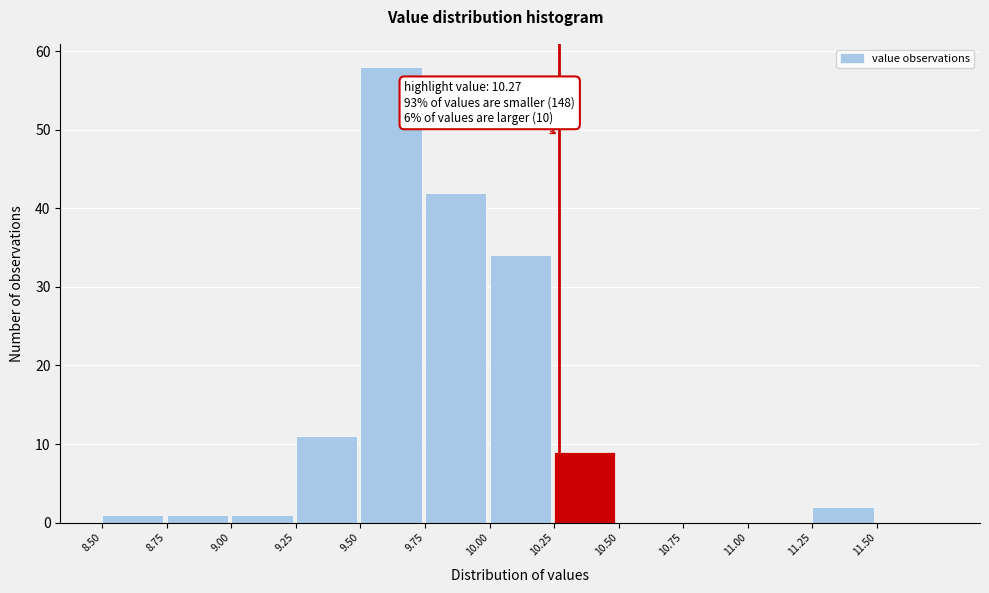

Over which range of the x-axis is the bar tallest?

9.50 to 9.75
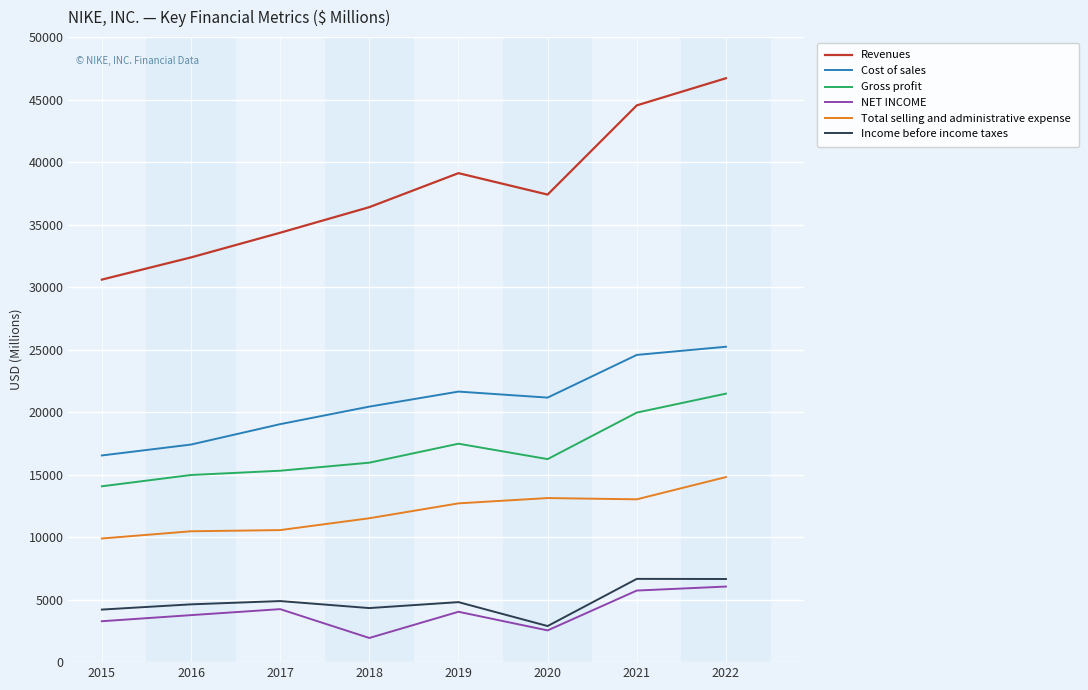

True or false: Total selling and administrative expense and Cost of sales intersect in this chart.

False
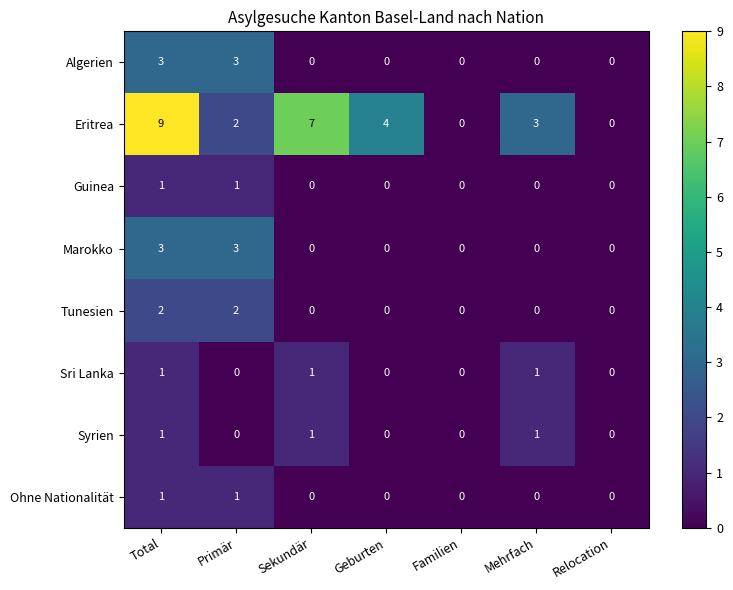

Count the Eritrea values in the range 0 to 7.

6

########

= PROBLEM DESCRIPTION =
Reproduce the lines verbatim, beginning with the line that contains "9.50 to 9.75" and continuing through the end of the items, with both ends included. Omit the pictures from your output.

= RESPONSE TO THIS EXERCISE =
9.50 to 9.75

True or false: Total selling and administrative expense and Cost of sales intersect in this chart.

False

Count the Eritrea values in the range 0 to 7.

6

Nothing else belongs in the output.